Abstract
The promises linked to stem cell-based therapy have encountered several hurdles on their way to clinical trials. Albeit the results obtained in preclinical studies have been encouraging, especially regarding therapeutic outcomes in several models of human diseases, this has not been the case in clinical trials using stem cells. MSCs have been mostly used in clinical studies, which limits us mainly to this cell type for the time being for clinical applications. A point that should be urgently evaluated before proceeding with cell therapy is whether this approach is applicable to all sorts of diseases, especially in cases where the microenvironment is no longer cell receptive.

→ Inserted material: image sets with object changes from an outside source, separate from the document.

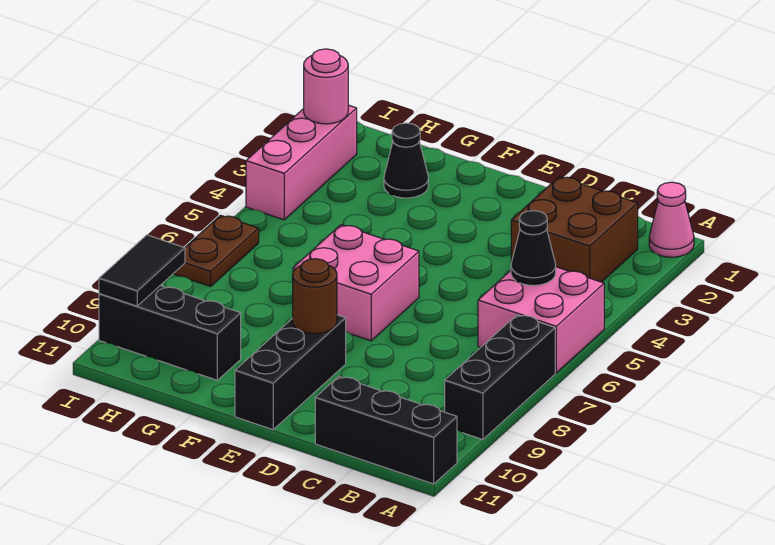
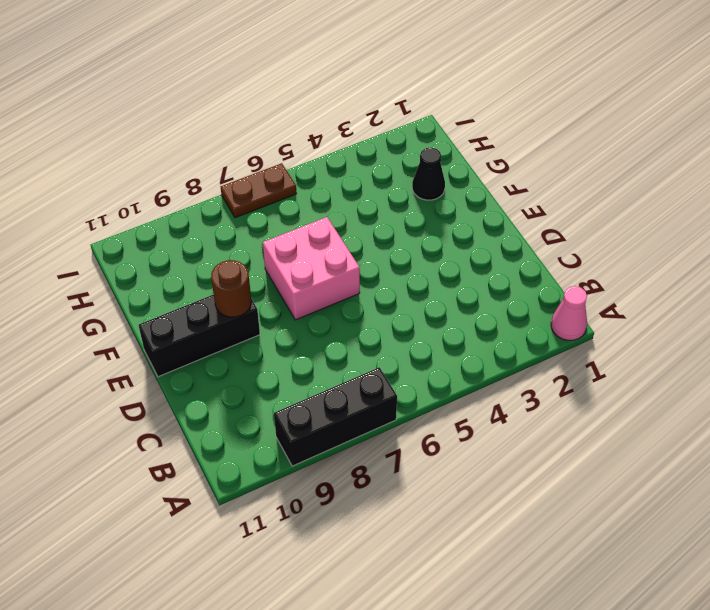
none -> pink 2x2 brick [478,267,604,373]
none -> black 1x3 brick [315,377,457,484]
none -> brown 2x2 brick [511,177,638,282]

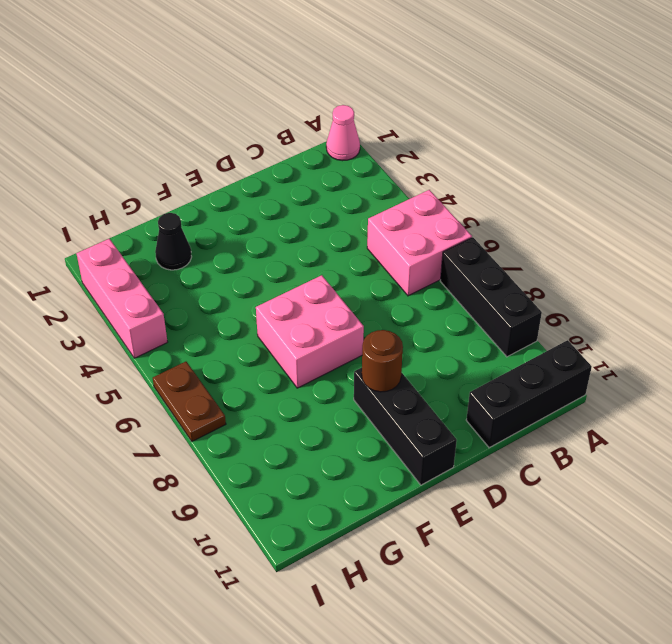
none -> brown 2x2 brick [511,177,638,282]
none -> black 1x3 brick [99,286,241,380]
none -> black 1x1 cone [511,211,556,286]

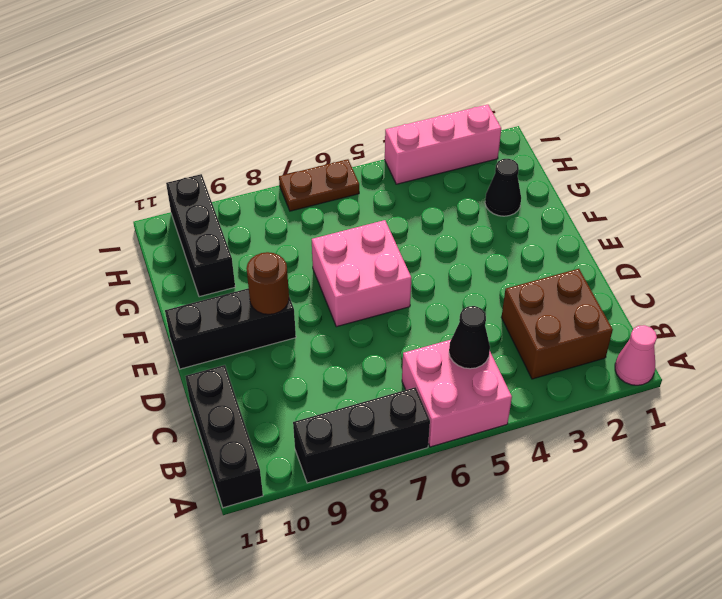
none -> pink 1x1 round brick [304,49,348,124]
none -> black 1x2 tile [99,235,185,306]

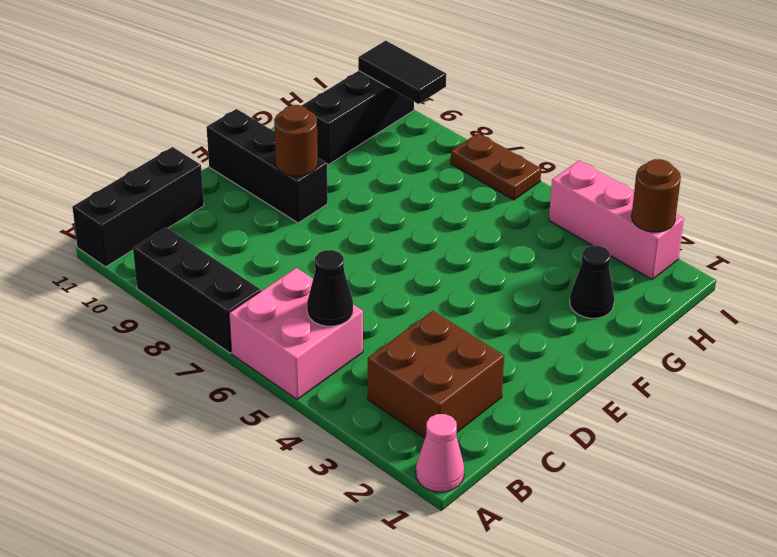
brown 1x1 round brick [632,159,681,232] -> pink 1x1 round brick [304,49,348,124]
none -> pink 2x2 brick [293,225,419,341]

From a technical point of view, improvement is required at several steps of cell therapy: standardisation of MSC source and production, choice of cell injection route, cell dosage, frequency and timing of cell administration, cell tracking, cell homing and engraftment. Data regarding long-term MSC survival in vivo are scarce. In this chapter, the bottlenecks that refrain from the widespread use of MSCs in clinical applications will also be considered. Currently available and innovative solutions to tackle all these issues are discussed.
Keywords: Adverse effects, Biodistribution, Biomarkers, Clinical applications, Cell dosage, Cell entrapment, Cell labelling, Engraftment, Extracellular vesicles, Frequency of injections, Genetic engineering, Homing, Hurdles, In vivo tracking, Long-term survival, Mesenchymal stromal/stem cells, Preclinical studies, Preconditioning, Tissue engineering, Standardisation.